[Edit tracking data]

--

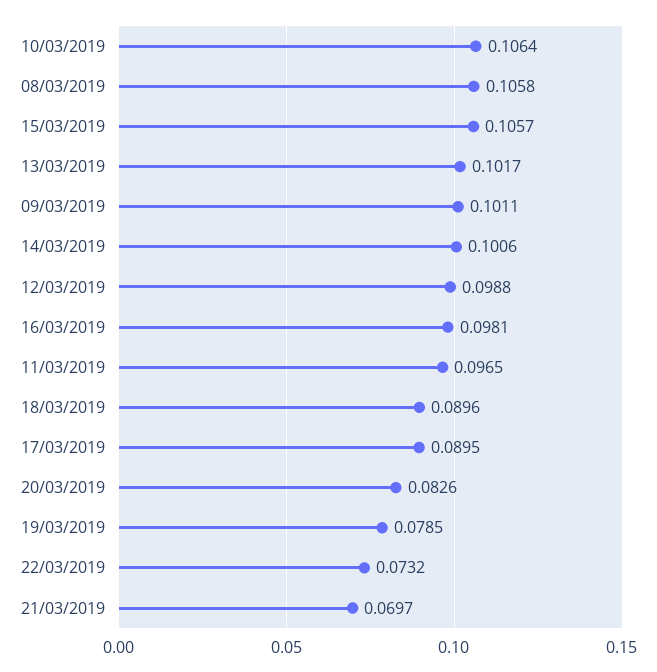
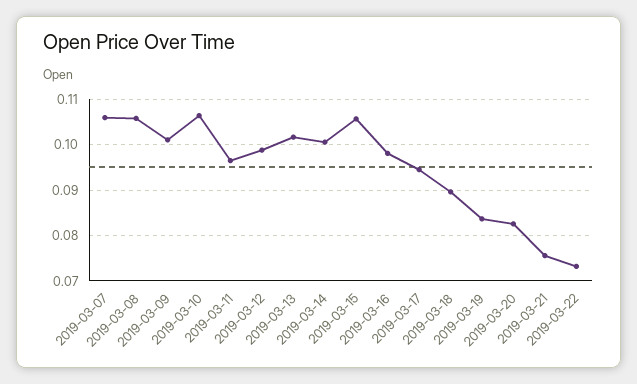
  {
    "10/03/2019": 0.1064,
    "08/03/2019": 0.1058,
    "15/03/2019": 0.1057,
    "13/03/2019": 0.1017,
    "09/03/2019": 0.1011,
    "14/03/2019": 0.1006,
    "12/03/2019": 0.0988,
    "16/03/2019": 0.0981,
    "11/03/2019": 0.0965,
    "18/03/2019": 0.0896,
-   "17/03/2019": 0.0895,
+   "17/03/2019": 0.094,
    "20/03/2019": 0.0826,
-   "19/03/2019": 0.0785,
+   "19/03/2019": 0.084,
    "22/03/2019": 0.0732,
-   "21/03/2019": 0.0697
+   "21/03/2019": 0.076,
+   "2019-03-07": 0.106
  }

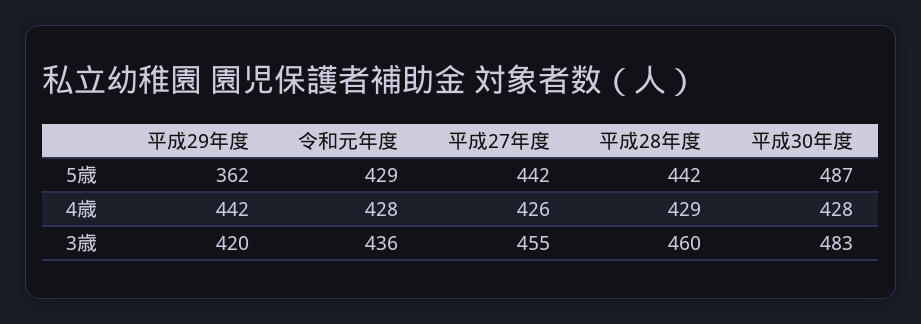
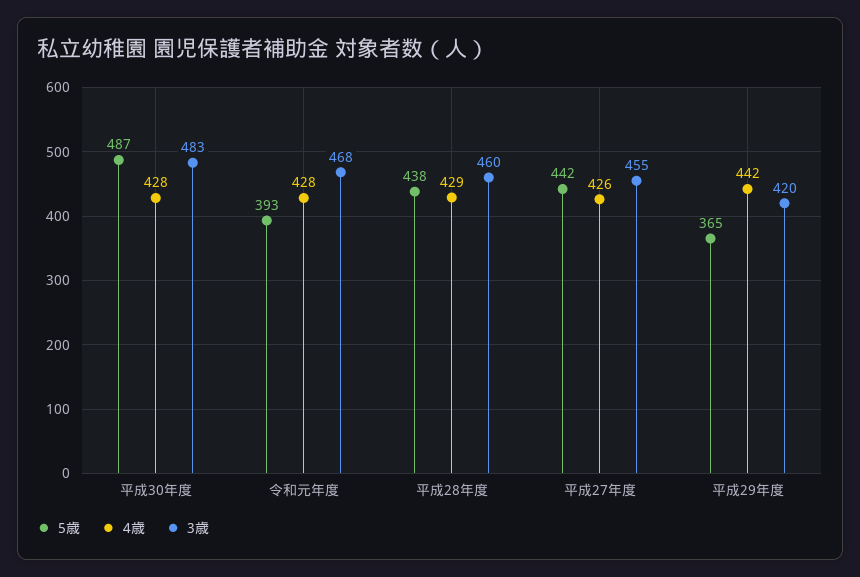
  {
    "5歳": {
-     "平成29年度": 362,
+     "平成29年度": 365,
-     "令和元年度": 429,
+     "令和元年度": 393,
      "平成27年度": 442,
-     "平成28年度": 442,
+     "平成28年度": 438,
      "平成30年度": 487
    },
    "4歳": {
      "平成29年度": 442,
      "令和元年度": 428,
      "平成27年度": 426,
      "平成28年度": 429,
      "平成30年度": 428
    },
    "3歳": {
      "平成29年度": 420,
-     "令和元年度": 436,
+     "令和元年度": 468,
      "平成27年度": 455,
      "平成28年度": 460,
      "平成30年度": 483
    }
  }

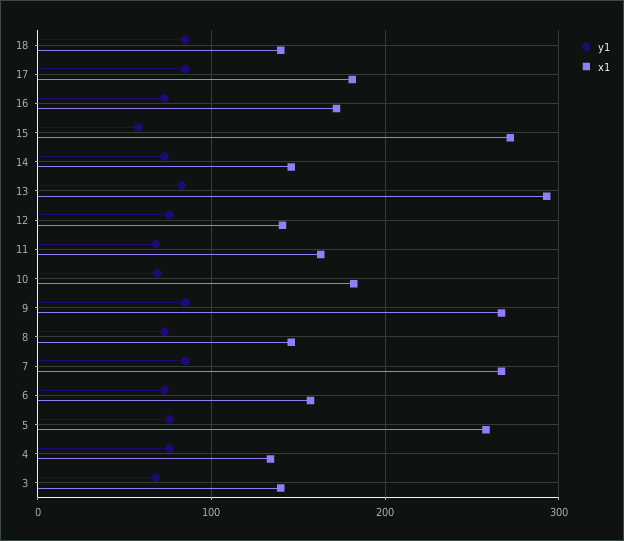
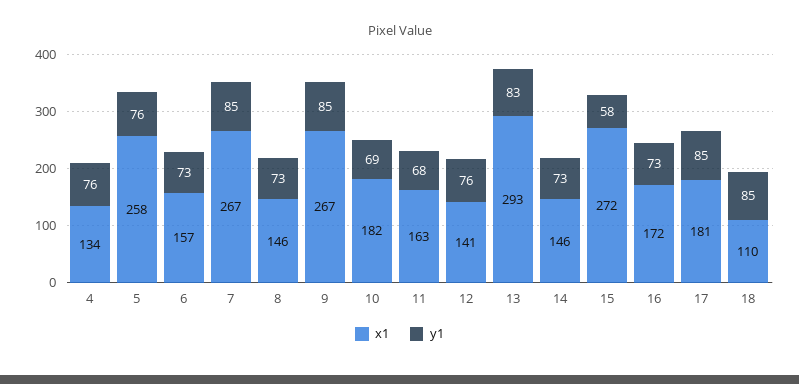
  {
    "y1": {
      "18": 85,
      "17": 85,
      "16": 73,
      "15": 58,
      "14": 73,
      "13": 83,
      "12": 76,
      "11": 68,
      "10": 69,
      "9": 85,
      "8": 73,
      "7": 85,
      "6": 73,
      "5": 76,
-     "4": 76,
+     "4": 76
-     "3": 70
    },
    "x1": {
-     "18": 140,
+     "18": 110,
      "17": 181,
      "16": 172,
      "15": 272,
      "14": 146,
      "13": 293,
      "12": 141,
      "11": 163,
      "10": 182,
      "9": 267,
      "8": 146,
      "7": 267,
      "6": 157,
      "5": 258,
-     "4": 134,
+     "4": 134
-     "3": 140
    }
  }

--

◆ **EXERCISE DESCRIPTION**: Please give the entries above again exactly as written, leaving out any pictures.

◆ **RESULT**:
  {
    "10/03/2019": 0.1064,
    "08/03/2019": 0.1058,
    "15/03/2019": 0.1057,
    "13/03/2019": 0.1017,
    "09/03/2019": 0.1011,
    "14/03/2019": 0.1006,
    "12/03/2019": 0.0988,
    "16/03/2019": 0.0981,
    "11/03/2019": 0.0965,
    "18/03/2019": 0.0896,
-   "17/03/2019": 0.0895,
+   "17/03/2019": 0.094,
    "20/03/2019": 0.0826,
-   "19/03/2019": 0.0785,
+   "19/03/2019": 0.084,
    "22/03/2019": 0.0732,
-   "21/03/2019": 0.0697
+   "21/03/2019": 0.076,
+   "2019-03-07": 0.106
  }

  {
    "5歳": {
-     "平成29年度": 362,
+     "平成29年度": 365,
-     "令和元年度": 429,
+     "令和元年度": 393,
      "平成27年度": 442,
-     "平成28年度": 442,
+     "平成28年度": 438,
      "平成30年度": 487
    },
    "4歳": {
      "平成29年度": 442,
      "令和元年度": 428,
      "平成27年度": 426,
      "平成28年度": 429,
      "平成30年度": 428
    },
    "3歳": {
      "平成29年度": 420,
-     "令和元年度": 436,
+     "令和元年度": 468,
      "平成27年度": 455,
      "平成28年度": 460,
      "平成30年度": 483
    }
  }

  {
    "y1": {
      "18": 85,
      "17": 85,
      "16": 73,
      "15": 58,
      "14": 73,
      "13": 83,
      "12": 76,
      "11": 68,
      "10": 69,
      "9": 85,
      "8": 73,
      "7": 85,
      "6": 73,
      "5": 76,
-     "4": 76,
+     "4": 76
-     "3": 70
    },
    "x1": {
-     "18": 140,
+     "18": 110,
      "17": 181,
      "16": 172,
      "15": 272,
      "14": 146,
      "13": 293,
      "12": 141,
      "11": 163,
      "10": 182,
      "9": 267,
      "8": 146,
      "7": 267,
      "6": 157,
      "5": 258,
-     "4": 134,
+     "4": 134
-     "3": 140
    }
  }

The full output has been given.